(Dataset entries)
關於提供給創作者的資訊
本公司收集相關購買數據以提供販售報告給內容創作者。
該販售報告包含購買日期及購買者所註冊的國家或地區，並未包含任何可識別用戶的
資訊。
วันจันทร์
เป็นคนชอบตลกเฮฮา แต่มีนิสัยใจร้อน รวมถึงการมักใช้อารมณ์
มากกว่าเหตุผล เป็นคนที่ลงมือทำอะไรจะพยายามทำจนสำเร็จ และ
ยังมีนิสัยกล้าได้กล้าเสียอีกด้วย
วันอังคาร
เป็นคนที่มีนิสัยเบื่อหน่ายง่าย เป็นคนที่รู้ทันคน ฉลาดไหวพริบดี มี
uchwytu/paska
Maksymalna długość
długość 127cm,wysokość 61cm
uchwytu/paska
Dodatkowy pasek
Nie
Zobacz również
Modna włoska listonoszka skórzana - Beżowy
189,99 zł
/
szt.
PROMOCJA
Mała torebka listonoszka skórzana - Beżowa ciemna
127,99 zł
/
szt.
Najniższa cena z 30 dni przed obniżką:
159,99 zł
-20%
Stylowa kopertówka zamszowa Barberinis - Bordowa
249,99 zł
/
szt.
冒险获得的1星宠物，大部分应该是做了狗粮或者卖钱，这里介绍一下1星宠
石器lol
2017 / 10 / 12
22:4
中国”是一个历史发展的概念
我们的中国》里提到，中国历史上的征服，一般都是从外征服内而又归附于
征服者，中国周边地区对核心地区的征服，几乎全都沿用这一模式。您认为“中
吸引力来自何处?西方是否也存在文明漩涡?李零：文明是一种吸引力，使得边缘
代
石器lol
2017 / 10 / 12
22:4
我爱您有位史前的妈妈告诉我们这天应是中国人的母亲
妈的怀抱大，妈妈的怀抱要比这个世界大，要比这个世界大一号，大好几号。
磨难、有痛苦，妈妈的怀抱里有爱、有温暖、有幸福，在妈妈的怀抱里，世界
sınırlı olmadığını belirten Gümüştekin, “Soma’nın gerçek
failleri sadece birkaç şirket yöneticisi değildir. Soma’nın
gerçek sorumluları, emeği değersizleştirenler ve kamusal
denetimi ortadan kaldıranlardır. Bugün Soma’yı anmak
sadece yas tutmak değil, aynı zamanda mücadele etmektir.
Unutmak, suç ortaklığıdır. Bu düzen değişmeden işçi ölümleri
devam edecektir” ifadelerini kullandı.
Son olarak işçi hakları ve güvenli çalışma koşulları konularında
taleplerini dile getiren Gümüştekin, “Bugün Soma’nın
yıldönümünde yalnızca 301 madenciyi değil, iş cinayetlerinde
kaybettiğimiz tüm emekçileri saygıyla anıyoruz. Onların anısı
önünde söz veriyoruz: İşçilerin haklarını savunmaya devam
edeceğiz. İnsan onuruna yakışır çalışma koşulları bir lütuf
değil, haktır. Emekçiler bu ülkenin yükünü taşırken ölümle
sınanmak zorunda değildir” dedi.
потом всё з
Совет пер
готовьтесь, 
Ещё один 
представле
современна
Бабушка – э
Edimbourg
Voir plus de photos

Job: Copy the records word for word from their first line through the line containing "Unutmak, suç ortaklığıdır.", including both of those lines.

Output of the task:
關於提供給創作者的資訊
本公司收集相關購買數據以提供販售報告給內容創作者。
該販售報告包含購買日期及購買者所註冊的國家或地區，並未包含任何可識別用戶的
資訊。
วันจันทร์
เป็นคนชอบตลกเฮฮา แต่มีนิสัยใจร้อน รวมถึงการมักใช้อารมณ์
มากกว่าเหตุผล เป็นคนที่ลงมือทำอะไรจะพยายามทำจนสำเร็จ และ
ยังมีนิสัยกล้าได้กล้าเสียอีกด้วย
วันอังคาร
เป็นคนที่มีนิสัยเบื่อหน่ายง่าย เป็นคนที่รู้ทันคน ฉลาดไหวพริบดี มี
uchwytu/paska
Maksymalna długość
długość 127cm,wysokość 61cm
uchwytu/paska
Dodatkowy pasek
Nie
Zobacz również
Modna włoska listonoszka skórzana - Beżowy
189,99 zł
/
szt.
PROMOCJA
Mała torebka listonoszka skórzana - Beżowa ciemna
127,99 zł
/
szt.
Najniższa cena z 30 dni przed obniżką:
159,99 zł
-20%
Stylowa kopertówka zamszowa Barberinis - Bordowa
249,99 zł
/
szt.
冒险获得的1星宠物，大部分应该是做了狗粮或者卖钱，这里介绍一下1星宠
石器lol
2017 / 10 / 12
22:4
中国”是一个历史发展的概念
我们的中国》里提到，中国历史上的征服，一般都是从外征服内而又归附于
征服者，中国周边地区对核心地区的征服，几乎全都沿用这一模式。您认为“中
吸引力来自何处?西方是否也存在文明漩涡?李零：文明是一种吸引力，使得边缘
代
石器lol
2017 / 10 / 12
22:4
我爱您有位史前的妈妈告诉我们这天应是中国人的母亲
妈的怀抱大，妈妈的怀抱要比这个世界大，要比这个世界大一号，大好几号。
磨难、有痛苦，妈妈的怀抱里有爱、有温暖、有幸福，在妈妈的怀抱里，世界
sınırlı olmadığını belirten Gümüştekin, “Soma’nın gerçek
failleri sadece birkaç şirket yöneticisi değildir. Soma’nın
gerçek sorumluları, emeği değersizleştirenler ve kamusal
denetimi ortadan kaldıranlardır. Bugün Soma’yı anmak
sadece yas tutmak değil, aynı zamanda mücadele etmektir.
Unutmak, suç ortaklığıdır. Bu düzen değişmeden işçi ölümleri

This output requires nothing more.